When the custard is cold, bring a small kettle of water to a boil. Fill a medium bowl partway with ice and cool water and place the mint leaves in a strainer. When the water comes to a boil, pour the water over the mint to wilt it, and immediately plunge the wilted leaves into the ice bath. Drain the mint and squeeze dry.
Place the wilted and dried mint leaves in a blender and add half of the ice cream base. Blend until very smooth, gradually adding the rest of the base. Strain the mixture through a fine-mesh strainer, pressing on the solids to extract all the good stuff. Stir in the peppermint flavor. Chill the mixture again until very cold, 1-2 hours and up to overnight.

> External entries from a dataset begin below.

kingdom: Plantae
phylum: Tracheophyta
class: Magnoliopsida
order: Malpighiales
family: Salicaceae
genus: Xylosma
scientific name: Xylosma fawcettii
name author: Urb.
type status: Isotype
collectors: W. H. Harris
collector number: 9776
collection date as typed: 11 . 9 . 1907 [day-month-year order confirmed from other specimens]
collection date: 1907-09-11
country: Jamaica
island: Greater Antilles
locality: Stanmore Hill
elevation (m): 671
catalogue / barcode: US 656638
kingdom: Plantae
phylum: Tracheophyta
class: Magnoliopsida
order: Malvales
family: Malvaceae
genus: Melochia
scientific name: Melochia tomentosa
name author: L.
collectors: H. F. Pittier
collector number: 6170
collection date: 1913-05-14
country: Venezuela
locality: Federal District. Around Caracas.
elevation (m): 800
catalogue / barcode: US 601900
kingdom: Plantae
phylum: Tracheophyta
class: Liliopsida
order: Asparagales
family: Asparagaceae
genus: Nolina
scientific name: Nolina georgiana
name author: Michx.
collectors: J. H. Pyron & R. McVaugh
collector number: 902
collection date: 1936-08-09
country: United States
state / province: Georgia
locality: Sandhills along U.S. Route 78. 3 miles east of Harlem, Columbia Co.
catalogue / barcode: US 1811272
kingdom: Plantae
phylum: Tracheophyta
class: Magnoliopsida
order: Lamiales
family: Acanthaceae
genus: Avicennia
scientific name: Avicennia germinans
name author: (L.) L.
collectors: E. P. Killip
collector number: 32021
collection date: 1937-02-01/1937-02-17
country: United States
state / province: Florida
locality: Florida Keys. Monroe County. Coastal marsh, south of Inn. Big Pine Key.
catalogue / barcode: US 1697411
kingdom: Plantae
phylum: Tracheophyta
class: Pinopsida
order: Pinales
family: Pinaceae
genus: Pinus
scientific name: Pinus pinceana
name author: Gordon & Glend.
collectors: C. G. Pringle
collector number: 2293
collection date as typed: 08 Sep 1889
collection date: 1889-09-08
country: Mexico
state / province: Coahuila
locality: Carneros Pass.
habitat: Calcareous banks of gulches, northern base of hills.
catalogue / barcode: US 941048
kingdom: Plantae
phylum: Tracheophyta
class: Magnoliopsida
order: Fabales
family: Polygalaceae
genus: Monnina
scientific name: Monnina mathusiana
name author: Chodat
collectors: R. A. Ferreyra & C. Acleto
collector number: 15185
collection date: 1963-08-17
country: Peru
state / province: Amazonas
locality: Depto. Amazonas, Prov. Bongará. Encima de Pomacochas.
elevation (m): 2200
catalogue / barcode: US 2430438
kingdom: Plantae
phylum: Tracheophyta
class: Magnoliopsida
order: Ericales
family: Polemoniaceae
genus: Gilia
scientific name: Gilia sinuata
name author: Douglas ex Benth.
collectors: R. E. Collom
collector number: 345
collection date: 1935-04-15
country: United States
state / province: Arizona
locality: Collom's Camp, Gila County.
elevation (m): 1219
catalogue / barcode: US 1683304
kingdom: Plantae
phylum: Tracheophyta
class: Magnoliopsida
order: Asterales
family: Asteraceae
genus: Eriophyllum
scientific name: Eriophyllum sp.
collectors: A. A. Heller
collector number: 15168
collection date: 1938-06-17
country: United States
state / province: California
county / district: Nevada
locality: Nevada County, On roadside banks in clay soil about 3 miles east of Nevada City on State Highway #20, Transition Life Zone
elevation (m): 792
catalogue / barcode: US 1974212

Place a loaf pan or other vessel in the freezer to chill. When the ice cream base is cold, churn the ice cream in an ice cream maker according to the manufacturer’s instructions. While the ice cream churns, place the chocolate in a small, heatproof bowl set over a small pot of steaming (not simmering) water. Stir until just melted and let cool slightly. The chocolate should be cool but drizzleable by the time the ice cream is done churning.
Remove the loaf pan from the freezer and drizzle some of the melted chocolate over the bottom and sides. Spread 1/3 of the ice cream over the chocolate, and drizzle with more chocolate. Repeat until you’ve used up all the ice cream and chocolate, then freeze until, well, frozen, a few hours. When firm, scoop and serve!
Store the ice cream tightly covered and with parchment paper pressed directly onto the surface to discourage ice crystals from forming. Enjoy within a month or so.